» Travail à faire:
a - Relevez tous les intitulés figurant dans le sommaire de l'article sur le tabac au Malawi.
b - D'après l'article sur le tabac au Malawi, quelle part de la production de tabac se concentre dans les pays à moyens et faibles niveaux de revenus ?
c - Écrivez la suite de l'article sur le tabac au Malawi, en reprenant après sa dernière phrase.

Le tabac comme obstacle au développement : le cas du Malawi

21 janvier 2020

Par: communication@cnct.fr

Dernière mise à jour : 6 août 2024

Temps de lecture : 14 minutes

Le tabac comme obstacle au développement : le cas du Malawi

Sommaire

  • De l’illusion du bénéfice économique à la dépendance à l’industrie du tabac
  • La paupérisation des cultivateurs
  • Le travail des enfants, un scandale humanitaire
  • Une pauvreté multi-générationnelle
  • La destruction de l’écosystème par la culture du tabac
  • Adhérer à la CCLAT pour retrouver sa souveraineté

Depuis des décennies, l’argument du développement et de la prospérité économique est brandi par les cigarettiers pour pousser les pays et les populations locales à se lancer dans la culture de feuilles de tabac. Concentrée à 90% dans les pays à moyens et faibles niveaux de revenus [1], la production de tabac est pointée du doigt par l’Organisation Mondiale de la Santé (OMS) comme facteur aggravant de pauvreté [2], incompatible avec les Objectifs de Développement Durables [3] (ODD), définis par les Nations Unies. Le Malawi est l’un des derniers pays à ne pas avoir signé la Convention cadre pour la lutte anti-tabac (CCLAT), le premier et unique traité international de santé publique. Il est un exemple édifiant pour comprendre l’inadéquation structurelle entre les intérêts inconciliables de l’industrie du tabac et les ODD.

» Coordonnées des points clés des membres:
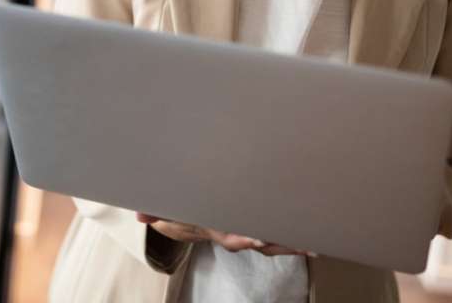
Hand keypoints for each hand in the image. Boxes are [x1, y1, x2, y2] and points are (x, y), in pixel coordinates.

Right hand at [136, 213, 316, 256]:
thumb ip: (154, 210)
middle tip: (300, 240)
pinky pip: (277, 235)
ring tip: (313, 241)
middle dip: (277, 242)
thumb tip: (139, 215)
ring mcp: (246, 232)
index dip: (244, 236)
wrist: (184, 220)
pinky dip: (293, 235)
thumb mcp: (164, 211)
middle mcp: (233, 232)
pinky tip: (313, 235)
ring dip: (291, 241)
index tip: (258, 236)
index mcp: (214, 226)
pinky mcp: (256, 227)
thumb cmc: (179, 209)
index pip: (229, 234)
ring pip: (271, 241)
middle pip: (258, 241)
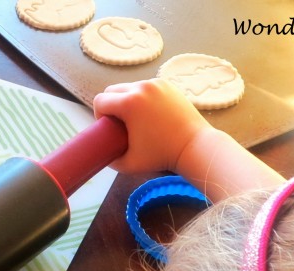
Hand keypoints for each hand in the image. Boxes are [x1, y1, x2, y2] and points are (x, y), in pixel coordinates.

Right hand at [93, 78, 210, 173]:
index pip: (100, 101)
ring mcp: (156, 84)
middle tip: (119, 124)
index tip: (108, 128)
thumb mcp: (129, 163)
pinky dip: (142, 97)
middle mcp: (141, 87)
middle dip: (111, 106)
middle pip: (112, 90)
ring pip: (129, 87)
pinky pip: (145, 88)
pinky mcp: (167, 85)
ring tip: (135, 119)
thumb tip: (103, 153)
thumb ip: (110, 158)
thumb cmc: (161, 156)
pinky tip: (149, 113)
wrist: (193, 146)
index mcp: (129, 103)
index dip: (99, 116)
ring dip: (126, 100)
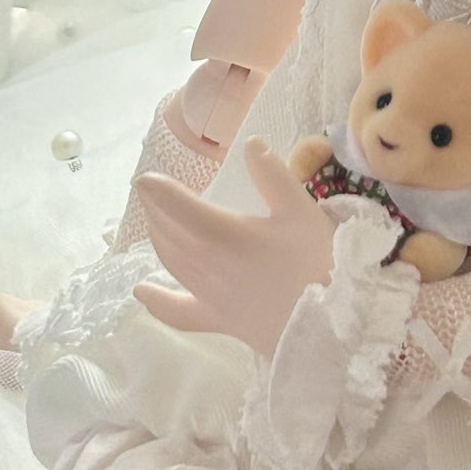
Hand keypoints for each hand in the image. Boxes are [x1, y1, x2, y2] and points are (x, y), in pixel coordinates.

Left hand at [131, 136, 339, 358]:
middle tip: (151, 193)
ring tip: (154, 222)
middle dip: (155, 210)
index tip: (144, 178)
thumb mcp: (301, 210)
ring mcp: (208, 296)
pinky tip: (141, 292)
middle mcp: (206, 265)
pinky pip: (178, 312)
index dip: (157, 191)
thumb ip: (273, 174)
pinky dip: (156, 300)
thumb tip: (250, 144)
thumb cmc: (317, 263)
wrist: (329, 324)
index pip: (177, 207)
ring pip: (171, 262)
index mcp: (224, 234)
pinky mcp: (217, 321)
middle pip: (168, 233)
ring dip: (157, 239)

» Réponses par tâche:
a -
- De l’illusion du bénéfice économique à la dépendance à l’industrie du tabac
- La paupérisation des cultivateurs
- Le travail des enfants, un scandale humanitaire
- Une pauvreté multi-générationnelle
- La destruction de l’écosystème par la culture du tabac
- Adhérer à la CCLAT pour retrouver sa souveraineté

b - 90% de la production de tabac.

c -
Avec près de 130 000 tonnes produites chaque année, le Malawi est le septième producteur mondial de tabac [4]. Cette prépondérance du tabac dans l’économie Malawienne tient en partie à une raison historique. Dès les années 60, l’intensification de la culture du tabac est vue du bon œil par les pouvoirs publics, cherchant à faire rattraper le retard économique d’un pays nouvellement indépendant [5]. Pourtant, alors que sa situation politique est stable, qu’il dispose d’excellentes ressources, et qu’il est entouré de voisins dynamiques, à l’instar de la Tanzanie, le Malawi est un pays dévasté par la pauvreté [6].

En raison de ses effets délétères sur la santé, les pouvoirs publics abordent d’abord la question du tabagisme sous l’angle sanitaire. Cependant le tabac ne se borne pas à la problématique de la santé publique, et renvoie à des problématiques plus larges de croissance économique, d’éducation, de pauvreté, et d’environnement, particulièrement importantes pour certains pays en développement.

De l’illusion du bénéfice économique à la dépendance à l’industrie du tabac

L’industrie du tabac, ayant compris depuis plus de quarante ans le potentiel économique et commercial que pouvait représenter le Malawi pour elle, a développé une rhétorique tendant à vanter et exagérer sa contribution au développement de l’économie du pays.

Au premier regard, le tabac semble occuper une place indispensable dans ce pays du sud de l’Afrique, tant il participe à l’économie nationale. En nombre de tonnes, le Malawi exporte vingt fois plus de tabac que de thé, pourtant le deuxième produit d’exportation du pays.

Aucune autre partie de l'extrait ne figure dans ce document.